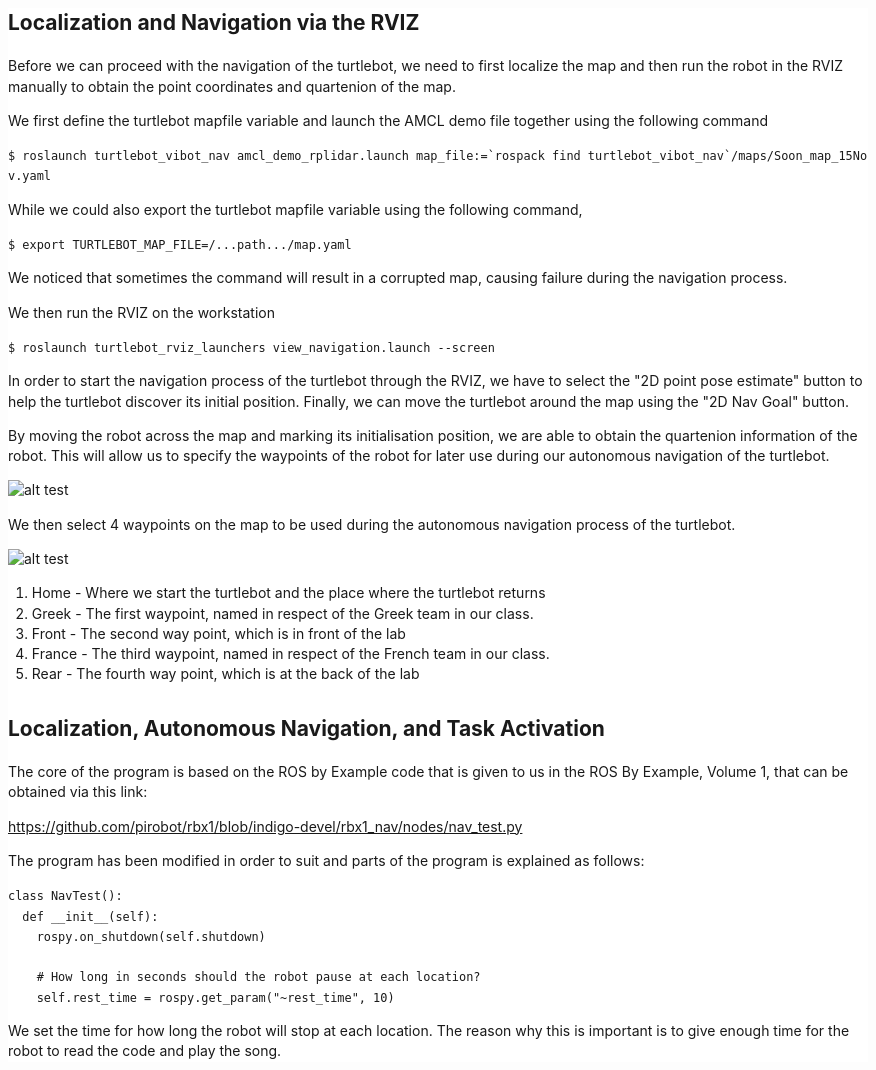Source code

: ## Localization and Navigation via the RVIZ

Before we can proceed with the navigation of the turtlebot, we need to first localize the map and then run the robot in the RVIZ manually to obtain the point coordinates and quartenion of the map.

We first define the turtlebot mapfile variable and launch the AMCL demo file together using the following command

``` {.shell}
$ roslaunch turtlebot_vibot_nav amcl_demo_rplidar.launch map_file:=`rospack find turtlebot_vibot_nav`/maps/Soon_map_15Nov.yaml
```
While we could also export the turtlebot mapfile variable using the following command,

``` {.shell}
$ export TURTLEBOT_MAP_FILE=/...path.../map.yaml
```
We noticed that sometimes the command will result in a corrupted map, causing failure during the navigation process.

We then run the RVIZ on the workstation

``` {.shell}
$ roslaunch turtlebot_rviz_launchers view_navigation.launch --screen
```

In order to start the navigation process of the turtlebot through the RVIZ, we have to select the "2D point pose estimate" button to help the turtlebot discover its initial position. Finally, we can move the turtlebot around the map using the "2D Nav Goal" button.

By moving the robot across the map and marking its initialisation position, we are able to obtain the quartenion information of the robot. This will allow us to specify the waypoints of the robot for later use during our autonomous navigation of the turtlebot.

![alt test](https://github.com/WinSoon/robotics-project-mscv/blob/master/img/Quart_pose.jpg)

We then select 4 waypoints on the map to be used during the autonomous navigation process of the turtlebot.

![alt test](https://github.com/WinSoon/robotics-project-mscv/blob/master/img/waypoint.JPG)

1) Home - Where we start the turtlebot and the place where the turtlebot returns
2) Greek - The first waypoint, named in respect of the Greek team in our class.
3) Front - The second way point, which is in front of the lab
4) France - The third waypoint, named in respect of the French team in our class.
5) Rear - The fourth way point, which is at the back of the lab


## Localization, Autonomous Navigation, and Task Activation

The core of the program is based on the ROS by Example code that is given to us in the ROS By Example, Volume 1, that can be obtained via this link:

https://github.com/pirobot/rbx1/blob/indigo-devel/rbx1_nav/nodes/nav_test.py

The program has been modified in order to suit and parts of the program is explained as follows:
```
class NavTest():
  def __init__(self):
    rospy.on_shutdown(self.shutdown)

    # How long in seconds should the robot pause at each location?
    self.rest_time = rospy.get_param("~rest_time", 10)

```
We set the time for how long the robot will stop at each location. The reason why this is important is to give enough time for the robot to read the code and play the song.
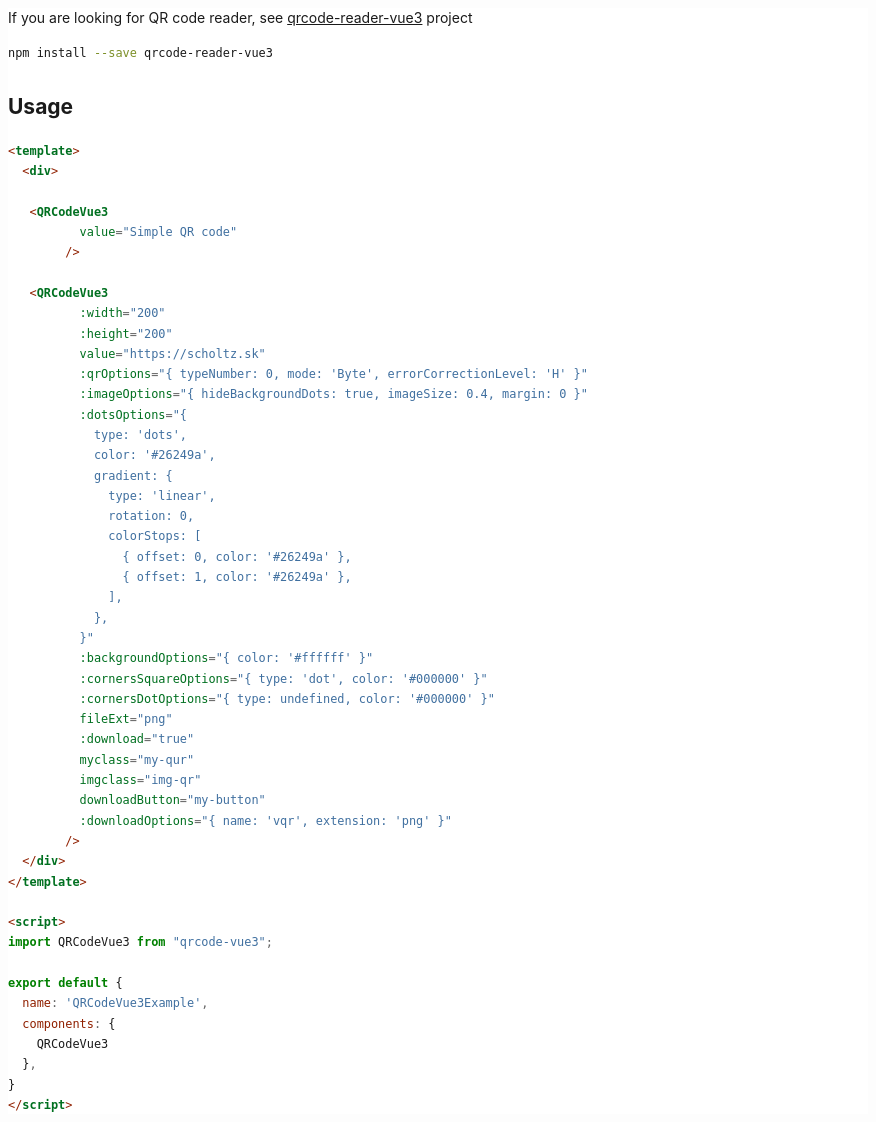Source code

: If you are looking for QR code reader, see [qrcode-reader-vue3](https://github.com/scholtz/qrcode-reader-vue3/) project

```bash
npm install --save qrcode-reader-vue3
```

## Usage

```HTML
<template>
  <div>

   <QRCodeVue3
          value="Simple QR code"
        />

   <QRCodeVue3
          :width="200"
          :height="200"
          value="https://scholtz.sk"
          :qrOptions="{ typeNumber: 0, mode: 'Byte', errorCorrectionLevel: 'H' }"
          :imageOptions="{ hideBackgroundDots: true, imageSize: 0.4, margin: 0 }"
          :dotsOptions="{
            type: 'dots',
            color: '#26249a',
            gradient: {
              type: 'linear',
              rotation: 0,
              colorStops: [
                { offset: 0, color: '#26249a' },
                { offset: 1, color: '#26249a' },
              ],
            },
          }"
          :backgroundOptions="{ color: '#ffffff' }"
          :cornersSquareOptions="{ type: 'dot', color: '#000000' }"
          :cornersDotOptions="{ type: undefined, color: '#000000' }"
          fileExt="png"
          :download="true"
          myclass="my-qur"
          imgclass="img-qr"
          downloadButton="my-button"
          :downloadOptions="{ name: 'vqr', extension: 'png' }"
        />
  </div>
</template>

<script>
import QRCodeVue3 from "qrcode-vue3";

export default {
  name: 'QRCodeVue3Example',
  components: {
    QRCodeVue3
  },
}
</script>
```
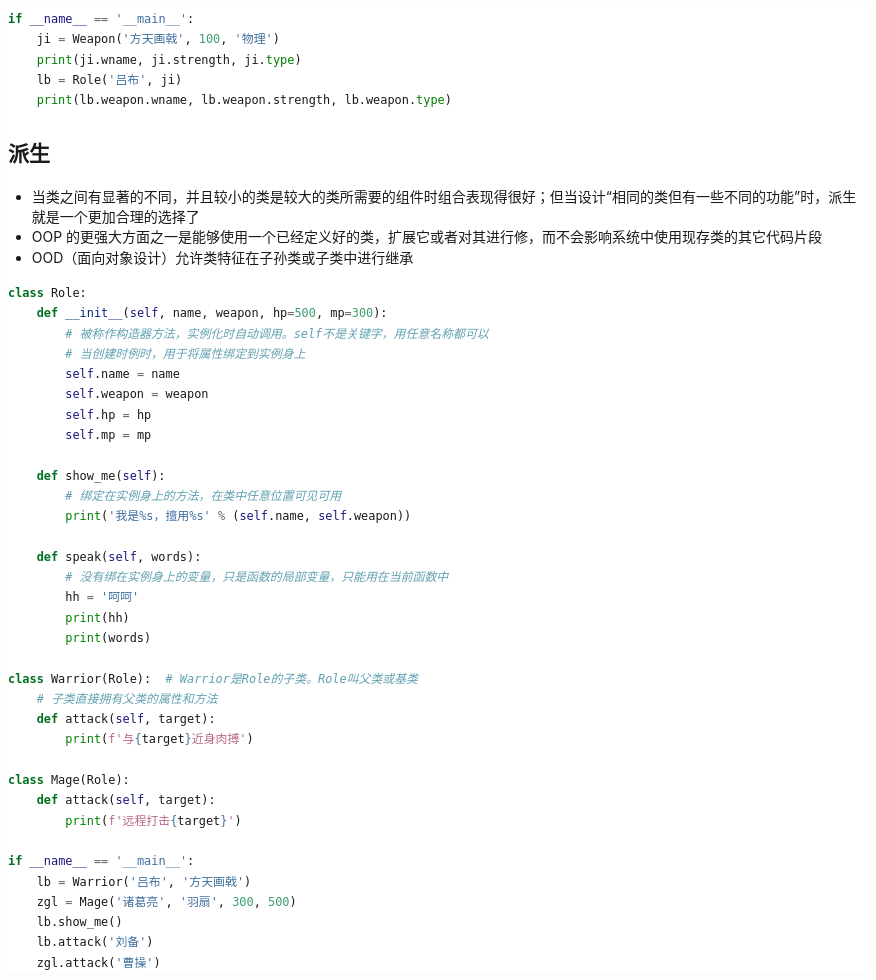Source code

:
 ```python
if __name__ == '__main__':
    ji = Weapon('方天画戟', 100, '物理')
    print(ji.wname, ji.strength, ji.type)
    lb = Role('吕布', ji)
    print(lb.weapon.wname, lb.weapon.strength, lb.weapon.type)

```

## 派生

- 当类之间有显著的不同，并且较小的类是较大的类所需要的组件时组合表现得很好；但当设计“相同的类但有一些不同的功能”时，派生就是一个更加合理的选择了
- OOP 的更强大方面之一是能够使用一个已经定义好的类，扩展它或者对其进行修，而不会影响系统中使用现存类的其它代码片段
- OOD（面向对象设计）允许类特征在子孙类或子类中进行继承

```python
class Role:
    def __init__(self, name, weapon, hp=500, mp=300):
        # 被称作构造器方法，实例化时自动调用。self不是关键字，用任意名称都可以
        # 当创建时例时，用于将属性绑定到实例身上
        self.name = name
        self.weapon = weapon
        self.hp = hp
        self.mp = mp

    def show_me(self):
        # 绑定在实例身上的方法，在类中任意位置可见可用
        print('我是%s，擅用%s' % (self.name, self.weapon))

    def speak(self, words):
        # 没有绑在实例身上的变量，只是函数的局部变量，只能用在当前函数中
        hh = '呵呵'
        print(hh)
        print(words)

class Warrior(Role):  # Warrior是Role的子类。Role叫父类或基类
    # 子类直接拥有父类的属性和方法
    def attack(self, target):
        print(f'与{target}近身肉搏')

class Mage(Role):
    def attack(self, target):
        print(f'远程打击{target}')

if __name__ == '__main__':
    lb = Warrior('吕布', '方天画戟')
    zgl = Mage('诸葛亮', '羽扇', 300, 500)
    lb.show_me()
    lb.attack('刘备')
    zgl.attack('曹操')

```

**********

_Exercise objective_: Only lines with the word "print" are wanted, so copy each one from the records.

_Exercise output_:
    print(ji.wname, ji.strength, ji.type)
    print(lb.weapon.wname, lb.weapon.strength, lb.weapon.type)
        print('我是%s，擅用%s' % (self.name, self.weapon))
        print(hh)
        print(words)
        print(f'与{target}近身肉搏')
        print(f'远程打击{target}')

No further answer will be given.